● **Work instructions**: Print the lines of the listing below exactly as they appear, starting at the line containing "chat met ons team." and ending at the line containing "27 mayo, 2026".

Stored dataset items
····················

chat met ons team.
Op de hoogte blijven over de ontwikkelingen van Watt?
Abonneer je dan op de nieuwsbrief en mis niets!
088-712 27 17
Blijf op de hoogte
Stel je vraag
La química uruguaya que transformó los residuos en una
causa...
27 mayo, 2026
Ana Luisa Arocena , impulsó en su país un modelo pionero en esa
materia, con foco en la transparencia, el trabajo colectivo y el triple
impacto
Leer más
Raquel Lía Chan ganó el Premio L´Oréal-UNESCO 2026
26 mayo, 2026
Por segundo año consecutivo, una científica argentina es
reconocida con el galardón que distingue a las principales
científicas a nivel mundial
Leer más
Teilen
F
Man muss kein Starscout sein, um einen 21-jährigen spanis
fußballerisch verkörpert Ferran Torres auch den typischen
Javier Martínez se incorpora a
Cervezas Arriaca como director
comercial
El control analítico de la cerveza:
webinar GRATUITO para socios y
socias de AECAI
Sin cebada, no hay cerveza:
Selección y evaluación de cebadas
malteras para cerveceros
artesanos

····················

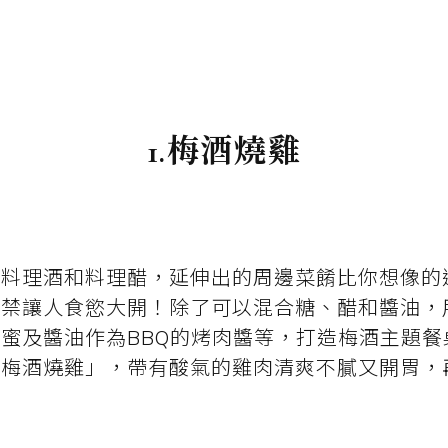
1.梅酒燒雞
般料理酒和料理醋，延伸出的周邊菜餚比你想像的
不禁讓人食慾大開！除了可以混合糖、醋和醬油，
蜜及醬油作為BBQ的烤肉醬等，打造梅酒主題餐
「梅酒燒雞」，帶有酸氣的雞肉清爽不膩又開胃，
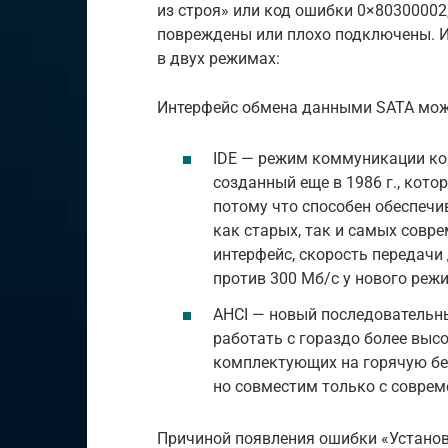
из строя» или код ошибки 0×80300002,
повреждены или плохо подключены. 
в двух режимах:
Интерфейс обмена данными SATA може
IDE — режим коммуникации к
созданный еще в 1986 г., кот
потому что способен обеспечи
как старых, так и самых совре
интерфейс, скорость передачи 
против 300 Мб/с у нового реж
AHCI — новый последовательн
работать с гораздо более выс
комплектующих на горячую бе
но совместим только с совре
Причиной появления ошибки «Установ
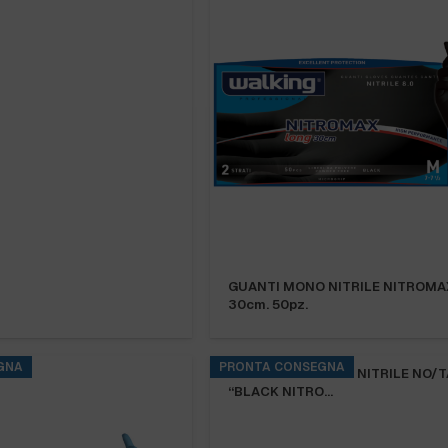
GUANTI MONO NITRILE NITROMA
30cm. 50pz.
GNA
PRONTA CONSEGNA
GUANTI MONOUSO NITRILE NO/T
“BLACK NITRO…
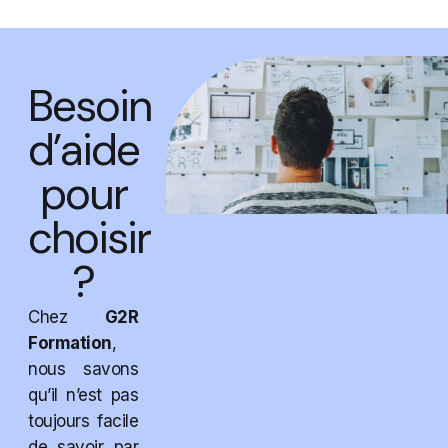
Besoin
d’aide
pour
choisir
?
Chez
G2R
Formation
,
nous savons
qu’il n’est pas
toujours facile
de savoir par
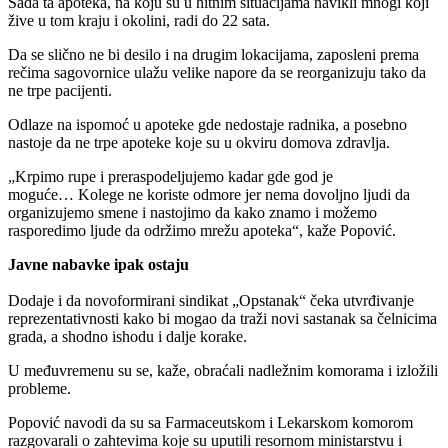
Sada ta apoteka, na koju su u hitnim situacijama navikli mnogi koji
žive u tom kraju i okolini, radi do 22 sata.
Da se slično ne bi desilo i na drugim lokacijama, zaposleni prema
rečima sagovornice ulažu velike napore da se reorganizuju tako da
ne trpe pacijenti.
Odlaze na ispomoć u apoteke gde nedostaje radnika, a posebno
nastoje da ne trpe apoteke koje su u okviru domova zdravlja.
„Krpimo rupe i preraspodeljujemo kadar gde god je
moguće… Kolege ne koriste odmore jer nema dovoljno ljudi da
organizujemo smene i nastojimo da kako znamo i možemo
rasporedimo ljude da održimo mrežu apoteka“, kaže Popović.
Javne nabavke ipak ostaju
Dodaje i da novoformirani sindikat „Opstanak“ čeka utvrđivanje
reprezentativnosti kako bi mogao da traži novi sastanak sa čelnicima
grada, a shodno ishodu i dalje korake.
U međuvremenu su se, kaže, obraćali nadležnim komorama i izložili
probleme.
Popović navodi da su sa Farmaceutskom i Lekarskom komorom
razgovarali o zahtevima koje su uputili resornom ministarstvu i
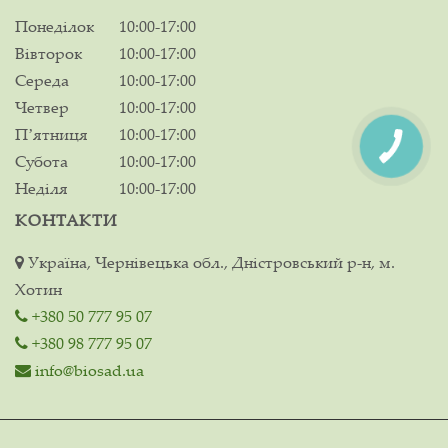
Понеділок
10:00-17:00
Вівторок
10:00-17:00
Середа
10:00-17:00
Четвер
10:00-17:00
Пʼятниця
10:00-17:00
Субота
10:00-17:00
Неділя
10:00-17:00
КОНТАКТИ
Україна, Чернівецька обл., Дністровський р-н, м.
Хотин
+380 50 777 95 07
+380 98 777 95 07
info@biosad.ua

····················

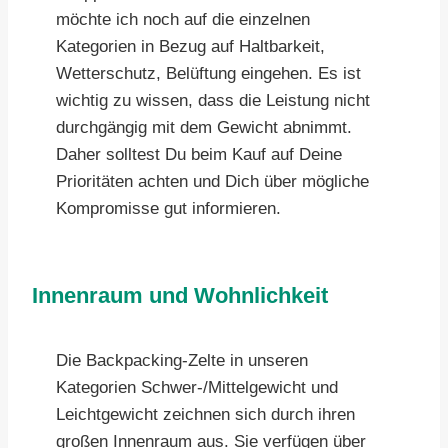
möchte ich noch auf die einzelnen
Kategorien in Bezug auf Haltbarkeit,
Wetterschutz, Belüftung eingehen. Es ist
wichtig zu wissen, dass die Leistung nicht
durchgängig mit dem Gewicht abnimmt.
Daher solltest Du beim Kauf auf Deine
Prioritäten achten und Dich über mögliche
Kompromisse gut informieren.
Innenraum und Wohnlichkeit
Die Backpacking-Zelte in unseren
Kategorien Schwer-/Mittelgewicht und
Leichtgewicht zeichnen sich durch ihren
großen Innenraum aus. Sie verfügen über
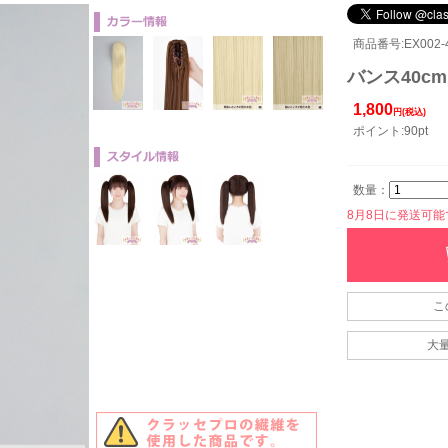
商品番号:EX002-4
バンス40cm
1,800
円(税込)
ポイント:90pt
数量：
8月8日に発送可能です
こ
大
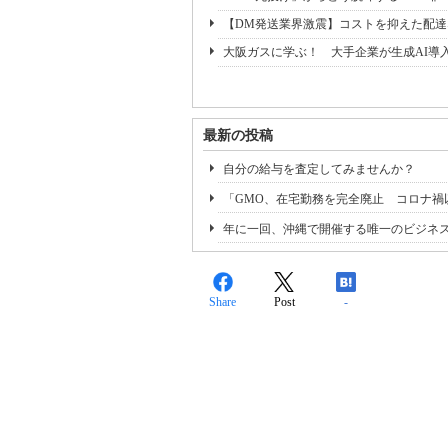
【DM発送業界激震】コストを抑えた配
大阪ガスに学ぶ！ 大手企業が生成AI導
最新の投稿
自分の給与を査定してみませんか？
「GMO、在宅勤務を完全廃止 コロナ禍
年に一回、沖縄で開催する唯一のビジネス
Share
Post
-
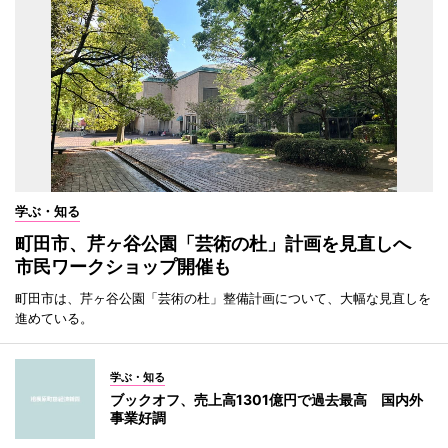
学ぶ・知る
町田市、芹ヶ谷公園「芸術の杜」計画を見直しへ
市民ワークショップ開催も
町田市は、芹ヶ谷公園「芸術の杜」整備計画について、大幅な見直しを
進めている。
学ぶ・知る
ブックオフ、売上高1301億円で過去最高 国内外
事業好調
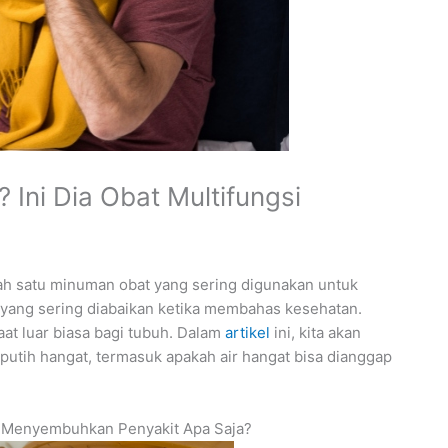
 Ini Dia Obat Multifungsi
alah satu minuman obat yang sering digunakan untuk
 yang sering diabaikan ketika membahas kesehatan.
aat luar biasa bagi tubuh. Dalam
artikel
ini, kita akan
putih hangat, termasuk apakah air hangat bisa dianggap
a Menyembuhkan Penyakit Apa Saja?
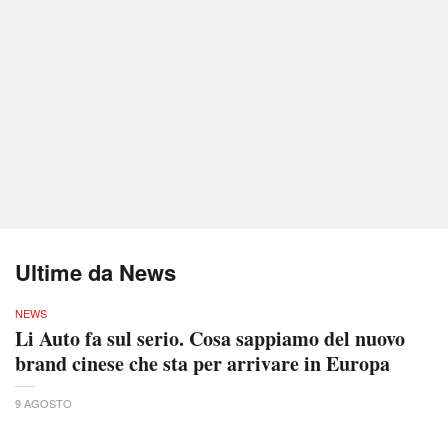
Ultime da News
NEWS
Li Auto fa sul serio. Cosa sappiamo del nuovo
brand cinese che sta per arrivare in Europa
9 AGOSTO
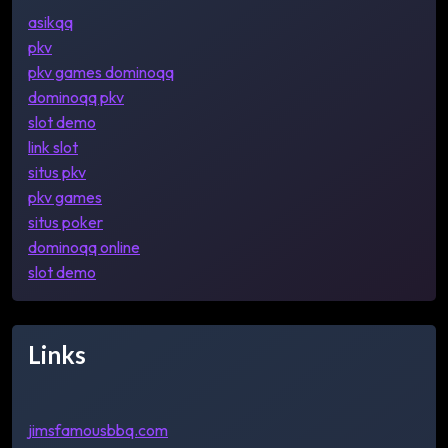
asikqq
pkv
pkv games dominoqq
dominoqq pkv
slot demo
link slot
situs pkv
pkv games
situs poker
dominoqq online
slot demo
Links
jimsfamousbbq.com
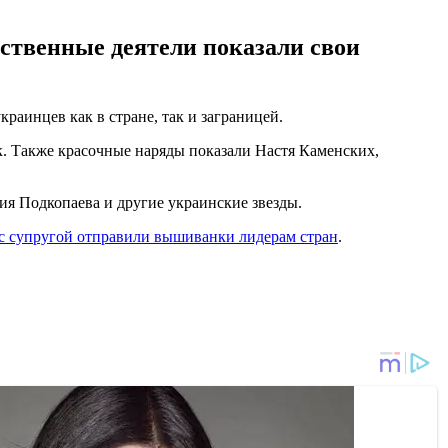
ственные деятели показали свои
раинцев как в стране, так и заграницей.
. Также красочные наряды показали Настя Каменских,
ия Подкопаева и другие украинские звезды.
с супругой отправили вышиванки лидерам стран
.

····················

● **Answer box**:
chat met ons team.
Op de hoogte blijven over de ontwikkelingen van Watt?
Abonneer je dan op de nieuwsbrief en mis niets!
088-712 27 17
Blijf op de hoogte
Stel je vraag
La química uruguaya que transformó los residuos en una
causa...
27 mayo, 2026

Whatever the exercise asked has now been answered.